Anana Ag Haroun und seine Band Kel Assouf zählen seit dem Debüt “Tikounen” zu den innovativsten und kompromisslostesten Musikern am südlichen Rand der Sahara – das schrieb u.a. auch der Guardian, der für die schwer zu kategorisierende Stilmischung und die ethnische Herkunft der Band noch den Begriff Tuareg verwendete. Haroun selbst zieht die Begriffe Ishumar für die Musik und Kel Tamashek für die Volksgruppe vor, weil sie keine Fremdbezeichnungen und obendrein spezifischer sind. Mit Purismus hat dieser Anspruch allerdings wenig zu tun, denn mehr denn je vereinen die zwischen Niger und Belgien pendelnden Kel Assouf auf “Black Tenere” klassischen Rock und tanzbare Elektronik sowie regionale und internationale Spielweisen von einst und jetzt.

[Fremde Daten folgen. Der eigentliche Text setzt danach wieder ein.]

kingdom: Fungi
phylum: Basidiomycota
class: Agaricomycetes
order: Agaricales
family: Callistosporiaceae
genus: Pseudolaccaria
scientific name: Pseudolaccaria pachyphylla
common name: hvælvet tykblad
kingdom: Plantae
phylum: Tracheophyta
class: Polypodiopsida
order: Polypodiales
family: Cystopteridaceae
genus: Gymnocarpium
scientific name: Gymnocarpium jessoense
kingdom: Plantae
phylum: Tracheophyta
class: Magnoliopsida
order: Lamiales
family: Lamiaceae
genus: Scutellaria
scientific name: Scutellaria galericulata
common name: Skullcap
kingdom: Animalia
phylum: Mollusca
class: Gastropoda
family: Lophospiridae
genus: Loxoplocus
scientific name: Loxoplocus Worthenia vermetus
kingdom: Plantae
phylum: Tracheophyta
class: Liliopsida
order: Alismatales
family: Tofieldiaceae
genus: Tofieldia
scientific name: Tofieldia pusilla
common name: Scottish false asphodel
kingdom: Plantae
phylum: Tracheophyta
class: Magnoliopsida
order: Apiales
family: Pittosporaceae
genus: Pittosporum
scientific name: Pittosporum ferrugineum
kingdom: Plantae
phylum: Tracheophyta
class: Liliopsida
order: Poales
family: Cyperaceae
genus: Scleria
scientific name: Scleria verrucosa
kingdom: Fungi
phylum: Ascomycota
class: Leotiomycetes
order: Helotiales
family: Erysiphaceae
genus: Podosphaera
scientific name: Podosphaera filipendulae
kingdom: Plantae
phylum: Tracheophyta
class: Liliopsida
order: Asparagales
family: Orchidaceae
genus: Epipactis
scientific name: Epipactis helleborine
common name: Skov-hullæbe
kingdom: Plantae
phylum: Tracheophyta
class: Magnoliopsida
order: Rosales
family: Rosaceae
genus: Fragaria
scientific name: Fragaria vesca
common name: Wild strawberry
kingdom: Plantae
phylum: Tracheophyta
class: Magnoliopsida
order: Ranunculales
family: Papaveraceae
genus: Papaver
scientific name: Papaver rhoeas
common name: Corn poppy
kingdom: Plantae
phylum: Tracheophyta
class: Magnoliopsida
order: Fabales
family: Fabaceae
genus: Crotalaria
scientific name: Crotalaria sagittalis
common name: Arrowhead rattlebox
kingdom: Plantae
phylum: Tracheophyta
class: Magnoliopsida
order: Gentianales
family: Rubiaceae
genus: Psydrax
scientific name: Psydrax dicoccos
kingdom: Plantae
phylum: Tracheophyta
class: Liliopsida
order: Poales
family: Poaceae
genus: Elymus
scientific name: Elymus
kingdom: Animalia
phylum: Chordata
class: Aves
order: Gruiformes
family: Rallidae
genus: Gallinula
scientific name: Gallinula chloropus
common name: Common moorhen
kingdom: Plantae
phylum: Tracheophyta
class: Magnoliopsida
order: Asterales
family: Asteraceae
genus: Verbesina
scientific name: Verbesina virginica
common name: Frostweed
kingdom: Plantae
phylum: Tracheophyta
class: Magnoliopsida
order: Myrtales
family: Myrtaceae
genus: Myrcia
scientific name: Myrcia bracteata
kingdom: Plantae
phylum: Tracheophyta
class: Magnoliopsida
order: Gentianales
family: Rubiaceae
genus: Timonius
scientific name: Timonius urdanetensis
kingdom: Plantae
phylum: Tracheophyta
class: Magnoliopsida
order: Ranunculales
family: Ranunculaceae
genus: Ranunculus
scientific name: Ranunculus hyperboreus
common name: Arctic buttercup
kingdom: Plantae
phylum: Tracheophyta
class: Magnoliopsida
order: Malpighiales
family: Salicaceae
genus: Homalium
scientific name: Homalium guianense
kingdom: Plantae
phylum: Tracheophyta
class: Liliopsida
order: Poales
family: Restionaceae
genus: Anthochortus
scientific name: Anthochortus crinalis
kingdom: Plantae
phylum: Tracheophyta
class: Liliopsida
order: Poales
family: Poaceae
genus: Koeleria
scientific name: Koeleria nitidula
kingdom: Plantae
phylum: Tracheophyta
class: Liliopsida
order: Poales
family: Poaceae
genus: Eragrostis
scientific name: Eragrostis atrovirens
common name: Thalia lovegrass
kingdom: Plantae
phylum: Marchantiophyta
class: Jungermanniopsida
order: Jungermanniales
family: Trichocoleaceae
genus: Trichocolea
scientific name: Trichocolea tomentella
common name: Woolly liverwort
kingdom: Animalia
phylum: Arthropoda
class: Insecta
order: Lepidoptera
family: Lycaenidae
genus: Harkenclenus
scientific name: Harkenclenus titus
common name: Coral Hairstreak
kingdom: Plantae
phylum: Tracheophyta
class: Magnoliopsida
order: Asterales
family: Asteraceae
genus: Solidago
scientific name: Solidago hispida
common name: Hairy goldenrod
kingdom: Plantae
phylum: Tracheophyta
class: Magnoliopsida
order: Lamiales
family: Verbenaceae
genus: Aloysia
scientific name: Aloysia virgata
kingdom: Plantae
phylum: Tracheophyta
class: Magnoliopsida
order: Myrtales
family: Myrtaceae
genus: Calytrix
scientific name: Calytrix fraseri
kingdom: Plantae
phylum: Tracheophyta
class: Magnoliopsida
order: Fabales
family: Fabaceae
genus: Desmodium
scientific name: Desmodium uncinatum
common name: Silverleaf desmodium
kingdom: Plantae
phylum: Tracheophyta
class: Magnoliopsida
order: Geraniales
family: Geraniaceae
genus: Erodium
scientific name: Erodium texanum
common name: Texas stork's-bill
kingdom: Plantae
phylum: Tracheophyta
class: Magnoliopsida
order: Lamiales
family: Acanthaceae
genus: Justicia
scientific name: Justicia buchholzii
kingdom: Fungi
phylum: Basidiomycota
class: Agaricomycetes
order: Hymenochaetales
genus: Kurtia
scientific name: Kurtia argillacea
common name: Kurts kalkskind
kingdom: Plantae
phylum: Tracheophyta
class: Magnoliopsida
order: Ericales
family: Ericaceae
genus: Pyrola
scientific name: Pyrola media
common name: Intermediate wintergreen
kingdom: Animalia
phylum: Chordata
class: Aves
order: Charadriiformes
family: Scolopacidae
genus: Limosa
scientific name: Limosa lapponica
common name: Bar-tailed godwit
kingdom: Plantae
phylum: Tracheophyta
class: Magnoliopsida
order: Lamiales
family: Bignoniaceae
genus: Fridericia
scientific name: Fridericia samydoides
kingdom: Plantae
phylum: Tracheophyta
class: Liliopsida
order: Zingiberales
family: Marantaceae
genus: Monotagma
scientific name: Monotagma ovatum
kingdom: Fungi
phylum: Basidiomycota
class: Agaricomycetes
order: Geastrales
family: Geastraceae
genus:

Was besonders beeindruckt ist zugleich eine wahrscheinlich zufällige Uminterpretation eines musikalischen Heiligtums aus den Annalen des Rock, nämlich die Verpflanzung von Motiven eines traditionell eher schicksalsschweren Hard Rock, bei dem einem eben nicht nur Led Zeppelin, sondern auch Black Sabbath und Blue Cheer einfallen, in eines der lebensbejahendsten Klangbiotope. Kleine Verschiebungen zwischen dem bluesigen Gitarrenspiel und dem monotonen Takt der Rhythmussektion verwandeln den deftigen Opener “Fransa” nach Sekunden in leidenschaftliche Entgrenzung, die durch den effektunterlegten, heiseren Gesang des Frontmannes noch gesteigert wird, und die subtilen Beigaben des Keyboarders Sofyann Ben Youssef tun ihr übriges.
In ein ähnliches Wechselspiel geraten die kratzig verzerrten Riffs in “Alochyan” und “America” mit den galoppierenden, skeletthaften Takten des an Jazz geschulten Drummers Oliver Penu, bei denen für westliche Ohren sicher das “Afrikanische” besonders hervorsticht. Einige Flugstunden südwärts hören viele vielleicht nicht erst bei den mit Orgelwabern verschwimmenden Crossoverbeats von “Tenere” eher das Westliche in dieser Musik, doch im Grunde verschwimmen all diese Kategorien durchgehend zu einer derart stimmigen Einheit, dass man sie sich mit der Zeit kaum noch getrennt voneinander vorstellen mag. Gerade die berührenden Melodien, die Harouns heißere Stimme in seiner ersten Muttersprache Tamashek intoniert, wirkten zusammenhaltend, was besonders im ambient-balladesken “Tamatant” auffällt. Wo dies für Momente in den Hintergrund gerät, übernimmt hämmerndes Freakout die Kohärenzstiftung, doch stets bewirken selbst die längsten Kakophonien nur, dass das tief purpurne Orgelparadies in “Amghar” oder der erst nach Minuten einsetzende stimmungsvolle Song in “Ariyal” noch berührender ausfallen.
“Black Tenere” ist aber nicht nur ein mitreißendes Album, sondern auch ein positisches Statement, das sich auf textlicher Ebene, die hierzulande vermutlich wenigen unmittelbar zugänglich ist, mit der Situation von Harouns Volksgruppe in Niger und angrenzenden Staaten in mal kämpferischen, mal nostalgischen Versen auseinandersetzt. “’Black Tenere’ talks about the Tamashek tragedy, its history since colonization until today, and the geopolitics that unfolds in the desert for its natural resources”, äußert er in den Linernotes und gibt so der Musik eine weitere Dimension, die das Hörerlebnis nicht unberührt lassen kann.